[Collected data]
**********

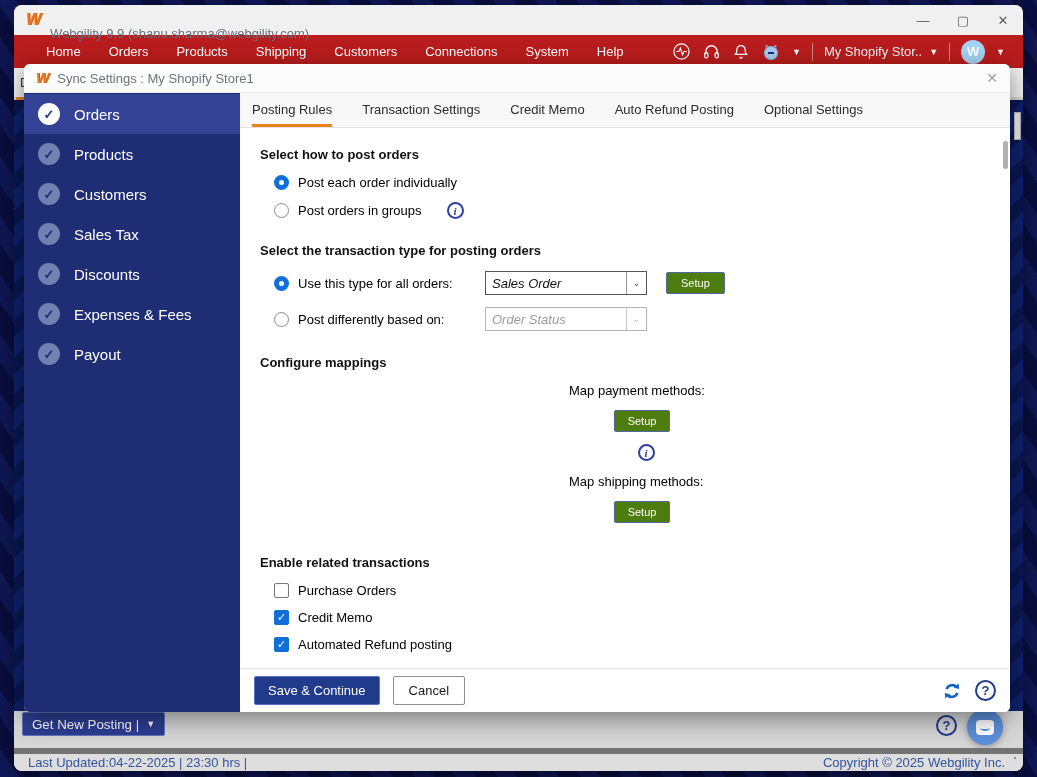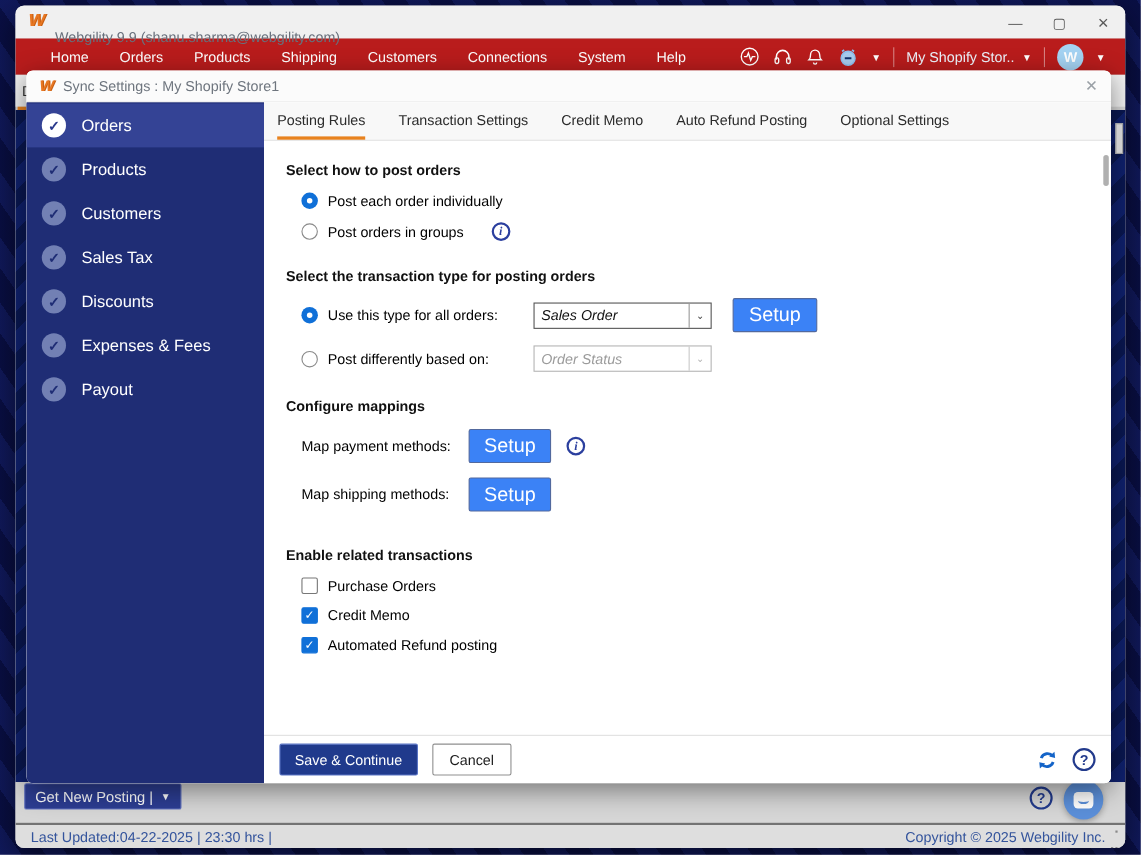--- a/index.html
+++ b/index.html
@@ -37,21 +37,21 @@
   .window-content { position:absolute; top:63px; bottom:0; left:0; right:0; }
   .bg-tabstrip { position:absolute; left:0; right:0; top:0; height:29px; background:#f1f1f1; }
   .bg-tab-letter { position:absolute; left:6px; top:7px; color:#333; }
   .bg-tab-underline { position:absolute; left:2px; top:29px; width:16px; height:3px; background:#e8821e; }
   .bg-navy { position:absolute; left:0; right:0; top:32px; height:611px;
     background:
       repeating-linear-gradient(135deg, rgba(0,0,0,.22) 0 12px, rgba(40,60,160,.10) 12px 26px),
       #0c1d66; }
   .gray-band { position:absolute; left:0; right:0; top:643px; height:37px; background:#d6d6d6; }
   .statusbar { position:absolute; left:0; right:0; bottom:0; height:23px; background:#dedede;
-    border-top:2px solid #737373; display:flex; align-items:center; color:#34549c; }
+    border-top:6px solid #737373; display:flex; align-items:center; color:#34549c; }
   .status-left { margin-left:14px; }
   .status-right { margin-left:auto; margin-right:6px; display:flex; align-items:center; gap:4px; color:#6d6d6d; }
 
   .get-orders-btn { position:absolute; left:8px; top:644px; height:24px; padding:0 9px;
     background:#2c3d92; border:1px solid #6272bd; border-radius:2px; color:#fff;
     display:flex; align-items:center; gap:7px; cursor:pointer; }
 
   .help-circle { width:21px; height:21px; border-radius:50%; border:2px solid #223a8c;
     color:#223a8c; font-weight:bold; font-size:13px; display:flex; align-items:center;
     justify-content:center; cursor:pointer; }
@@ -88,21 +88,21 @@
     border-bottom:3px solid transparent; padding-top:2px; }
   .tab.active { border-bottom-color:#e8821e; }
 
   .form-area { padding:4px 0 0 20px; }
   .section { margin-top:24px; }
   .section:first-child { margin-top:15px; }
   .section h3 { font-size:13px; color:#111; margin-bottom:13px; font-weight:bold; }
 
   .opt-row, .map-row, .cb-row { display:flex; align-items:center; margin:0 0 12px 14px; gap:9px; }
   .opt-label-w { width:178px; }
-  .map-row { gap:6px; margin-bottom:13px; }
+  .map-row { gap:12px; margin-bottom:13px;flex-direction:column; }
   .map-label { width:146px; }
 
   .radio { width:15px; height:15px; border-radius:50%; border:1px solid #8a8a8a;
     background:#fff; flex-shrink:0; cursor:pointer; position:relative; }
   .radio.on { border:none; background:#1070d8; }
   .radio.on::after { content:""; position:absolute; left:5px; top:5px; width:5px; height:5px;
     border-radius:50%; background:#fff; }
 
   .checkbox { width:15px; height:15px; border:1px solid #777; border-radius:2px;
     background:#fff; flex-shrink:0; cursor:pointer; display:flex; align-items:center;
@@ -111,22 +111,22 @@
 
   .select-box { width:162px; height:24px; border:1px solid #555; background:#fff;
     display:flex; align-items:center; cursor:pointer; }
   .select-value { flex:1; padding-left:6px; color:#111; white-space:nowrap; overflow:hidden;font-style:italic; }
   .select-arrow { width:20px; height:100%; border-left:1px solid #999; display:flex;
     align-items:center; justify-content:center; color:#444; font-size:9px; }
   .select-box.disabled { border-color:#b5b5b5; cursor:default; }
   .select-box.disabled .select-value { color:#9b9b9b; }
   .select-box.disabled .select-arrow { border-left-color:#c9c9c9; color:#b5b5b5; }
 
-  .setup-btn { background:#3b82f6; border:1px solid #52699e; border-radius:2px;
-    color:#fff; font-size:18px; padding:4px 13px; cursor:pointer;
+  .setup-btn { background:#4d7c0f; border:1px solid #52699e; border-radius:2px;
+    color:#fff; font-size:11px; padding:4px 13px; cursor:pointer;
     font-family:"Liberation Sans", sans-serif; }
   .setup-btn.lg { margin-left:10px; padding:4px 14px; }
 
   .info-icon { width:17px; height:17px; border-radius:50%; border:2px solid #2b3f9e;
     color:#2b3f9e; font-size:11px; font-weight:bold; display:flex; align-items:center;
     justify-content:center; margin-left:8px; flex-shrink:0;
     font-family:"Liberation Serif", serif; font-style:italic; }
 
   .dialog-footer { position:absolute; left:0; right:0; bottom:0; height:44px; background:#fff;
     border-top:1px solid #e0e0e0; display:flex; align-items:center; padding:8px 14px; gap:13px; }

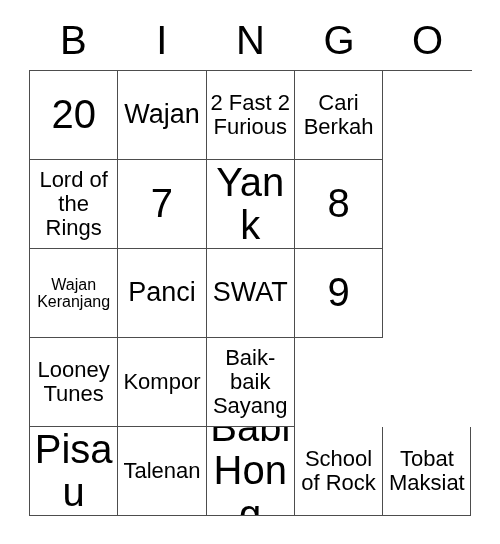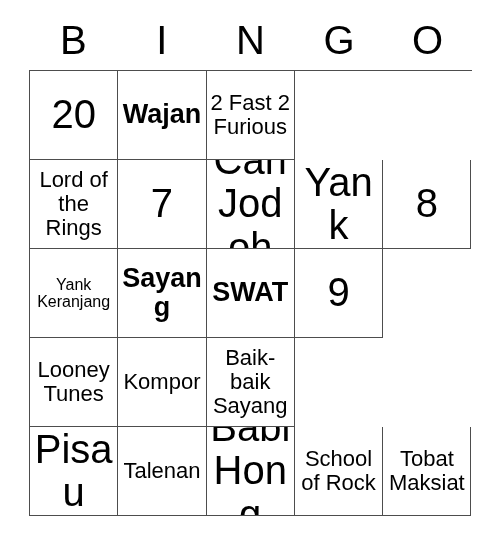--- a/index.html
+++ b/index.html
@@ -74,21 +74,21 @@
     width: 100%;
     line-height: 1.08;
     color: #000000;
     word-break: break-word;
     hyphens: none;
   }
 
   
   .fs-xxl { font-size: 40px; }   
   .fs-xl  { font-size: 34px; }   
-  .fs-l   { font-size: 27px; font-weight: bold; }   
+  .fs-l   { font-size: 27px; }   
   .fs-m   { font-size: 22px; }   
   .fs-s   { font-size: 16px; }   
 </style>
 </head>
 <body>
 
 <div id="bingo-card">
 
   <div class="header-row">
     <div class="header-cell">B</div>
@@ -103,46 +103,46 @@
     <div class="grid-row">
       <div class="cell">
           <span class="cell-text fs-xxl">20</span>
         </div>
       <div class="cell">
           <span class="cell-text fs-l">Wajan</span>
         </div>
       <div class="cell">
           <span class="cell-text fs-m">2 Fast 2 Furious</span>
         </div>
+      <div class="cell">
+          <span class="cell-text fs-m">Cari Berkah</span>
+        </div>
     </div>
 
     <div class="grid-row">
       <div class="cell">
           <span class="cell-text fs-m">Lord of the Rings</span>
         </div>
       <div class="cell">
           <span class="cell-text fs-xxl">7</span>
-        </div>
-      <div class="cell">
-          <span class="cell-text fs-xxl">Cari Jodoh</span>
         </div>
       <div class="cell">
           <span class="cell-text fs-xxl">Yank</span>
         </div>
       <div class="cell">
           <span class="cell-text fs-xxl">8</span>
         </div>
     </div>
 
     <div class="grid-row">
       <div class="cell">
-          <span class="cell-text fs-s">Yank Keranjang</span>
+          <span class="cell-text fs-s">Wajan Keranjang</span>
         </div>
       <div class="cell">
-          <span class="cell-text fs-l">Sayang</span>
+          <span class="cell-text fs-l">Panci</span>
         </div>
       <div class="cell">
           <span class="cell-text fs-l">SWAT</span>
         </div>
       <div class="cell">
           <span class="cell-text fs-xxl">9</span>
         </div>
     </div>
 
     <div class="grid-row">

**********

*Task goal*:
Return each line from the records that includes the word "size".

*Final answer*:
     color:#223a8c; font-weight:bold; font-size:13px; display:flex; align-items:center;
   .section h3 { font-size:13px; color:#111; margin-bottom:13px; font-weight:bold; }
     align-items:center; justify-content:center; color:#444; font-size:9px; }
-    color:#fff; font-size:18px; padding:4px 13px; cursor:pointer;
+    color:#fff; font-size:11px; padding:4px 13px; cursor:pointer;
     color:#2b3f9e; font-size:11px; font-weight:bold; display:flex; align-items:center;
   .fs-xxl { font-size: 40px; }   
   .fs-xl  { font-size: 34px; }   
-  .fs-l   { font-size: 27px; font-weight: bold; }   
+  .fs-l   { font-size: 27px; }   
   .fs-m   { font-size: 22px; }   
   .fs-s   { font-size: 16px; }   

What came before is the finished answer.